__Records supplied__:
*** Block opens ***

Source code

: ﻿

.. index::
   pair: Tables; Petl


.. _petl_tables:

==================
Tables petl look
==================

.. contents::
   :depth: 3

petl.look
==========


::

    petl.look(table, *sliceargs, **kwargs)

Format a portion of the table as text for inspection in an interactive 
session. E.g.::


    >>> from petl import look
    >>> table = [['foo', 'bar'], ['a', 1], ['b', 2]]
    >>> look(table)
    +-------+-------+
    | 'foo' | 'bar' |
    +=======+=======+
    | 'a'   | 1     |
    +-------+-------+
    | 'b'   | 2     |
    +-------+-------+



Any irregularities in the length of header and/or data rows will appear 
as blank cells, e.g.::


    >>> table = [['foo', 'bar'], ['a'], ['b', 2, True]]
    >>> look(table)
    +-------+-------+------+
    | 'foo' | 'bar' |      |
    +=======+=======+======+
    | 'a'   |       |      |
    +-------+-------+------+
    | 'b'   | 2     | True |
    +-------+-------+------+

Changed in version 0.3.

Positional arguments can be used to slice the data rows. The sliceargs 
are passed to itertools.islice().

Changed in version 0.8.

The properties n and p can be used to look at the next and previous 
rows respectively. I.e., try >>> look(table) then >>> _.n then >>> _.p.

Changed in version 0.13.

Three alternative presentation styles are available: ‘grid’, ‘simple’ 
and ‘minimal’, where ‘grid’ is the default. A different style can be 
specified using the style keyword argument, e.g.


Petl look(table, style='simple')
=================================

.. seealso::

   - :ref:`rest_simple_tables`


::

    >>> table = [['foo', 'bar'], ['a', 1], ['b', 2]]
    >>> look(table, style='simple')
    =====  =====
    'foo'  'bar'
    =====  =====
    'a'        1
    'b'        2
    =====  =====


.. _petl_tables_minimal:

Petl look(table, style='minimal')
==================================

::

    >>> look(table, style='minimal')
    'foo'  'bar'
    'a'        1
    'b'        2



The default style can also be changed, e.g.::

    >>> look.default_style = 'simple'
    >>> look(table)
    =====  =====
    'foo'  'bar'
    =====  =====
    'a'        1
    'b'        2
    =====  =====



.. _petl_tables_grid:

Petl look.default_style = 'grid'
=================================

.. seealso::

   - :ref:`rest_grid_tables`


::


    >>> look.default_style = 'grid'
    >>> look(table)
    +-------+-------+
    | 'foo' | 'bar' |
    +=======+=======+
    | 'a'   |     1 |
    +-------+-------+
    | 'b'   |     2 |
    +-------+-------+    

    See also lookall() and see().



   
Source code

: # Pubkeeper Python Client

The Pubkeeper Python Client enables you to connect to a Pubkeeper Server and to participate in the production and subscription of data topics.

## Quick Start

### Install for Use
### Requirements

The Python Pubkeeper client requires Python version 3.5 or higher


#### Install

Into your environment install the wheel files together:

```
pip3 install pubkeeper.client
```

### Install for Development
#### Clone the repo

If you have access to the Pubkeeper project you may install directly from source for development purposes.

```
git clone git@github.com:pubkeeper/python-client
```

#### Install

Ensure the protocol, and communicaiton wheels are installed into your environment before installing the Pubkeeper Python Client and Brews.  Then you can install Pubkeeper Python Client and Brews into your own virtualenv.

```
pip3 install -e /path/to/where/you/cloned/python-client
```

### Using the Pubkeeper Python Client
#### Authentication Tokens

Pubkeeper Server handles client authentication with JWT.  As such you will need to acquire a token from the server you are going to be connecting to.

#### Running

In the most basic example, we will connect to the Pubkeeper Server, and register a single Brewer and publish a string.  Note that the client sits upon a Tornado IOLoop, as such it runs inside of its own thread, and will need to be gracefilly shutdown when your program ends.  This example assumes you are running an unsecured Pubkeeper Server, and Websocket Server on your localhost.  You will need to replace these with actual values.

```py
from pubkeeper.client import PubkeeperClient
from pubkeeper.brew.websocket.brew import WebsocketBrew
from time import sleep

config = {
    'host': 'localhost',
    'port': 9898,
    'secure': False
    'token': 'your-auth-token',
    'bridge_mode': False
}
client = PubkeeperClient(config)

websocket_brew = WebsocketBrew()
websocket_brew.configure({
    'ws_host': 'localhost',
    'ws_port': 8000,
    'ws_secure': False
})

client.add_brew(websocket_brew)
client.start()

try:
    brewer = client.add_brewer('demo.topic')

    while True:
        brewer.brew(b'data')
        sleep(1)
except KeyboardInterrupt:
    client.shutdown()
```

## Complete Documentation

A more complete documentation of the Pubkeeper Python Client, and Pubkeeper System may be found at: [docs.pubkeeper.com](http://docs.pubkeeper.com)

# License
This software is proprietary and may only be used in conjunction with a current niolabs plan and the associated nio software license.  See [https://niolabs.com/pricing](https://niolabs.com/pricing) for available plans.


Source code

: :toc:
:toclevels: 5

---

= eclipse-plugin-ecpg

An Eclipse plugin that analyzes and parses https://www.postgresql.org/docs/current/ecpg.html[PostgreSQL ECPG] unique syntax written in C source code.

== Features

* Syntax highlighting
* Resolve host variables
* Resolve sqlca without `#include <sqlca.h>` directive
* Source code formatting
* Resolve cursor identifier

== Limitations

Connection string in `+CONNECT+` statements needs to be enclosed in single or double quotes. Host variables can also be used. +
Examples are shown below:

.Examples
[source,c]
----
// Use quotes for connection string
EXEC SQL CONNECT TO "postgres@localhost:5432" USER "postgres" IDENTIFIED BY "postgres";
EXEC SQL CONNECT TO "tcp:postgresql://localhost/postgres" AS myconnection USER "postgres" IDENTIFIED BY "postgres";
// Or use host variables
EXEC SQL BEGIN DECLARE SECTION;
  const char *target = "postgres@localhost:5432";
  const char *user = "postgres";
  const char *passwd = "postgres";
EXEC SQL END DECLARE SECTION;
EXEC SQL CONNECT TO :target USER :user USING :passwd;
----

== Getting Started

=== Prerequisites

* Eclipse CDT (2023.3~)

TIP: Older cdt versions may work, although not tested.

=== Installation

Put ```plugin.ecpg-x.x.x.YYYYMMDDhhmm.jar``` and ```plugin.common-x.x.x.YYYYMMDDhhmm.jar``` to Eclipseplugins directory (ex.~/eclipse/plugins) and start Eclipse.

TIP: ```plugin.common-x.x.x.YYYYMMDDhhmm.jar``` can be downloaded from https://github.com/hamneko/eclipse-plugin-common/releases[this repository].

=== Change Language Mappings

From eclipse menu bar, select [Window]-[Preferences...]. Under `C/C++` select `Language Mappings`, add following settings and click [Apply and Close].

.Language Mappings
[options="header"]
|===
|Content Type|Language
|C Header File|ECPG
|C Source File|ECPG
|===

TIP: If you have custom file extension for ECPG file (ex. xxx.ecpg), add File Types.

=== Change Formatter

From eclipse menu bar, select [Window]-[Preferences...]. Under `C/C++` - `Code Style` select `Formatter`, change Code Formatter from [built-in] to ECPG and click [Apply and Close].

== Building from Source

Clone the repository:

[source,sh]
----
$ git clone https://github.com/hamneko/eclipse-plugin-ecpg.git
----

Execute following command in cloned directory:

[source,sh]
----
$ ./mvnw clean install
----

*** Block closes ***

__Work to complete__: If a line in the records has the word "Under", copy that line.

__Your solution__:
From eclipse menu bar, select [Window]-[Preferences...]. Under `C/C++` select `Language Mappings`, add following settings and click [Apply and Close].
From eclipse menu bar, select [Window]-[Preferences...]. Under `C/C++` - `Code Style` select `Formatter`, change Code Formatter from [built-in] to ECPG and click [Apply and Close].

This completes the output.